You were born and raised in the United States, but have lived most of your life in France. Do you see any distinctions between the US and the German-led Northern nations of the European Union toward the global corporate and financial policies of the World Bank, the International Monetary Fund and the superseding of sovereignty by corporations?

Where corporate power and neoliberal doctrine are concerned, the US has always been the leader. It started the whole neoliberal movement, which really took off in the 1970s; it invented “structural adjustment” policies for the [global] South at the same time: These are now called simply “austerity” policies and are applied in most European countries, including the UK. US policy still dominates in the World Bank and the IMF.

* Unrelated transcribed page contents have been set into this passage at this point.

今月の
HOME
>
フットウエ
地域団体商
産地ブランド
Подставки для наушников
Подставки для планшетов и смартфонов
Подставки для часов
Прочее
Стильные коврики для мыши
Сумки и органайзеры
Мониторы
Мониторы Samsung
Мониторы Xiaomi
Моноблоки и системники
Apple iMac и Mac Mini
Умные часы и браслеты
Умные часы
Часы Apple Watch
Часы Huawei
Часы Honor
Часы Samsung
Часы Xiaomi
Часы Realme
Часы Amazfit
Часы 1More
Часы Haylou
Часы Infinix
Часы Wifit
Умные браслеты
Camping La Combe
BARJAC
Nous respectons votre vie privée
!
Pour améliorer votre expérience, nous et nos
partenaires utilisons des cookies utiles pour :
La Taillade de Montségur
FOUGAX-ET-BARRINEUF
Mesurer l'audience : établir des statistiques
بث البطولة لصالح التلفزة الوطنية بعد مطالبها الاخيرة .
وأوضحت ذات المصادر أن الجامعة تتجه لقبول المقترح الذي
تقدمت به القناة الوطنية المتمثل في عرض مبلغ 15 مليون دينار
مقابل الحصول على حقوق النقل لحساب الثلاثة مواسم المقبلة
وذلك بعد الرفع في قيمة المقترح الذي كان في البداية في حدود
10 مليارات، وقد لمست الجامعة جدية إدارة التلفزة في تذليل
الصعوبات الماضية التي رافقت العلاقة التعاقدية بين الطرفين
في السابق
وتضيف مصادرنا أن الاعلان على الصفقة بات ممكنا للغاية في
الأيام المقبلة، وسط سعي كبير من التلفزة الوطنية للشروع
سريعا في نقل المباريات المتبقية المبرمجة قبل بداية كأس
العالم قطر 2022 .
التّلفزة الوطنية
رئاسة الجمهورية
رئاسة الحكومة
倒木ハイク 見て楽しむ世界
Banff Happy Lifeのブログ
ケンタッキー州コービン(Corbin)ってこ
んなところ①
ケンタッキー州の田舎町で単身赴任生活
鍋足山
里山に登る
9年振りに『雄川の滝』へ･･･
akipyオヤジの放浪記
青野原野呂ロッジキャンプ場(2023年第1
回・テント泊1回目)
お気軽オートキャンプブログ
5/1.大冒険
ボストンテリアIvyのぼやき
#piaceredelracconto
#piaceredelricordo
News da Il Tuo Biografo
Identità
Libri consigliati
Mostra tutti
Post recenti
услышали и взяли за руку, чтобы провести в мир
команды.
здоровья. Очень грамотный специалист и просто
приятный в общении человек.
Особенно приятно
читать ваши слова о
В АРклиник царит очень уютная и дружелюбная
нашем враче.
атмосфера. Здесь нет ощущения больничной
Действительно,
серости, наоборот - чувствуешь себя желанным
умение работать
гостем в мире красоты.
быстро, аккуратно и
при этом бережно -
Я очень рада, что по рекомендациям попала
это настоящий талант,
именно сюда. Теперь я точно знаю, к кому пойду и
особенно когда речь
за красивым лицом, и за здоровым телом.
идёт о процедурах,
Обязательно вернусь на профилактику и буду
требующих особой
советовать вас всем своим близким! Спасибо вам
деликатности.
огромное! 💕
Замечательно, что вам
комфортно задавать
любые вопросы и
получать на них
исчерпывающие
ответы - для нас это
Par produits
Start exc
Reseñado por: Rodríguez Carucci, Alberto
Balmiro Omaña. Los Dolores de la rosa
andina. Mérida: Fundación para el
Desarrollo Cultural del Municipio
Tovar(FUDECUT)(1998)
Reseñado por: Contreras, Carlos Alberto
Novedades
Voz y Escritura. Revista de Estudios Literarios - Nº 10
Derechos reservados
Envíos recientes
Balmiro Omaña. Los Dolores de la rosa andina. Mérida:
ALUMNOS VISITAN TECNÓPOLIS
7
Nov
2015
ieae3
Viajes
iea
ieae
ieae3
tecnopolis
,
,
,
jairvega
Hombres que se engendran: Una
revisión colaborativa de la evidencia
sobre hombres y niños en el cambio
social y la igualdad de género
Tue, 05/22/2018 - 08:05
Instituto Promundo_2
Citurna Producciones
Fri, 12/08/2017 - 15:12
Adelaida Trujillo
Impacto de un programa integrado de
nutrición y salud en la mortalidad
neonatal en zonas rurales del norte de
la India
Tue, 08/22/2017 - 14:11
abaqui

I’m eternally grateful to France where I was able to work for two higher degrees including a Ph.D. virtually free of charge and where my husband died despite excellent care after an illness that lasted a year and a half – which would have been ruinous had we lived in the United States. We continue to have better health and education policies and decent labor laws here than in the US, but all our social gains in Europe since the end of World War II are now under threat and being rapidly eroded. Don’t let anyone tell you France is a genuinely “socialist” country despite the name of the governing party.